Juana Breña manejaba los dados sobre el tapete verde con todo el aplomo de un tahur; y puñal en mano se batía como cualquier guapo, que era diestra esgrimidora. En dos o tres ocasiones estuvo en la cárcel por pendenciera; pero, contando con valedores de alta influencia, lograba siempre su libertad tras pocos días de encierro. Con la misma llaneza con que echaba la capa a un retinto, hacía un chirlo a un cristiano por quítame allá una paja.
En los toros de San Francisco de Paula (que fue lidia que formó época), en los famosos de la Concordia y en los de la recepción del virrey Pezuela estuvo afortunadísima. Montada en ágiles y rozagantes caballos ejecutó lucidas suertes de capeo, sacando gran cosecha de monedas que los concurrentes le arrojaron con profusión desde las galerías y tablado.
«La Juanita Breña
me dejó encantada.
¡Qué arranque de china!
¡Qué bien que capeaba!
¡Y cómo el caballo
lo culebreaba!
¡Y en sentarse a todos,
cierto que los gana!
¡Qué de enamorados
tiene esa muchacha!
¡Y cómo a porfía,
la palmoteaban!»
Estos versos, que copiamos de un listín del año 1820, bastan para dar ligera idea de la popularidad de la Marimacho.
Desde la infancia reveló Juanita Breña propensiones varoniles; por lo que su padre, que era chalán en la hacienda de Retes, la amonestaba diciéndola:
-¡Juana, no te metas a hombre!
Sermón perdido.
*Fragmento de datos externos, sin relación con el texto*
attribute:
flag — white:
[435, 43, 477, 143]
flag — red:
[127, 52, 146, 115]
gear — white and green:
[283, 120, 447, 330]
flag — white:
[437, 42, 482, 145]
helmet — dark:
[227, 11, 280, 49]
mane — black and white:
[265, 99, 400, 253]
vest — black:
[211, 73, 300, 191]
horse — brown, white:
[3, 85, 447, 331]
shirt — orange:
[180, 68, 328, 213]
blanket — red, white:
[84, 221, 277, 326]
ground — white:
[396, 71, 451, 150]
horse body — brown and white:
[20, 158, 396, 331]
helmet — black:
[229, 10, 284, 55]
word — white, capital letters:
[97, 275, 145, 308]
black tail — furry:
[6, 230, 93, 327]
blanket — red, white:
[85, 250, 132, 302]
Con los años se iba desarrollando más y más en la muchacha la inclinación a ejercicios del sexo fuerte.
Pero como todo tiene fin sobre la tierra, los lauros de Juana Breña encontraron al cabo su Waterloo en la misma plaza de Acho, testigo de sus proezas. Allá por el año 25 descuidose una tarde la gentil capeadora, [147] y un corniveleto de la Rinconada de Mala la suspendió entre sus astas, después de despanzurrar al caballo. El pueblo exhaló un inmenso alarido sobresaliendo entre todas las voces la del chalán, padre de Juana, que gritaba:
-¡Toma, china de mis pecados! ¡Métete a hombre!
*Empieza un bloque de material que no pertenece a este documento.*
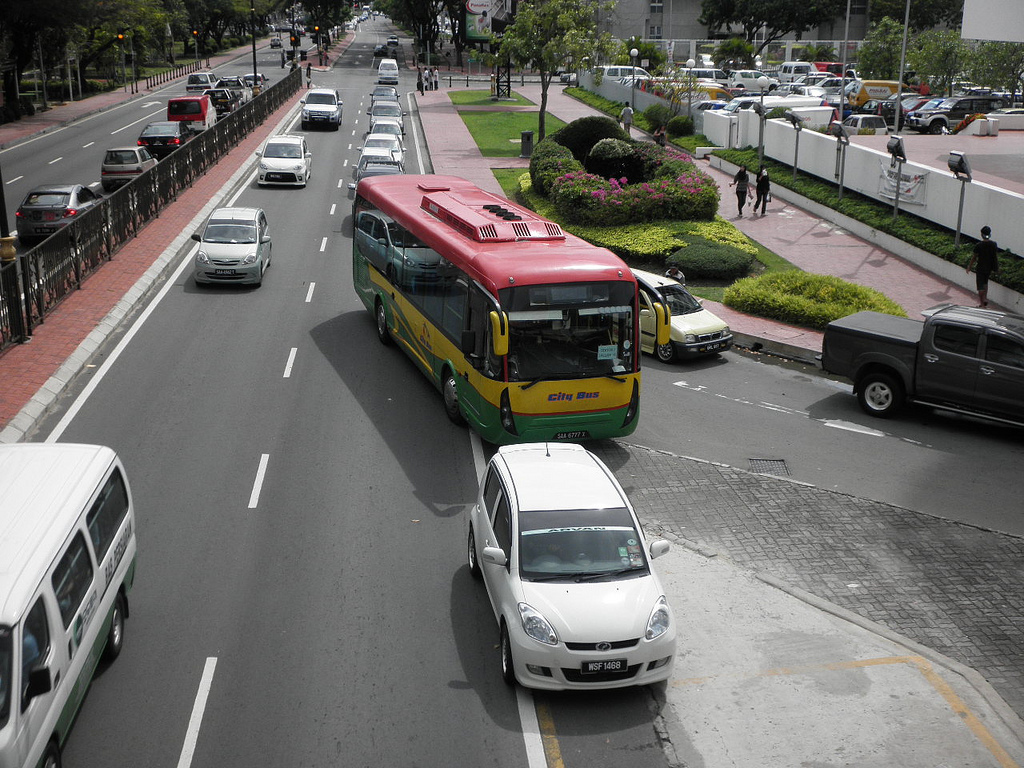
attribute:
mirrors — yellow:
[482, 309, 519, 357]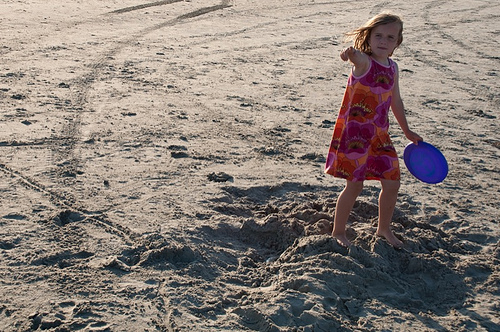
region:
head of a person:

A algún santo muy milagroso debió en su cuita encomendarse la infeliz, pues sólo así se explica que, sin más que el susto y algunas contusiones, hubiera escapado viva de los cuernos del animal.
Desde esa tarde renegó del oficio y no volvió a vérsela en el redondel; pero si renunció a habérselas con los toros vivos, no tuvo por qué enemistarse con la carne de los toros muertos. Juana Breña se hizo carnicera, y hasta después de 1840 ocupaba una mesa en la plaza del Mercado, situada entonces en la que hoy es plaza de Bolívar.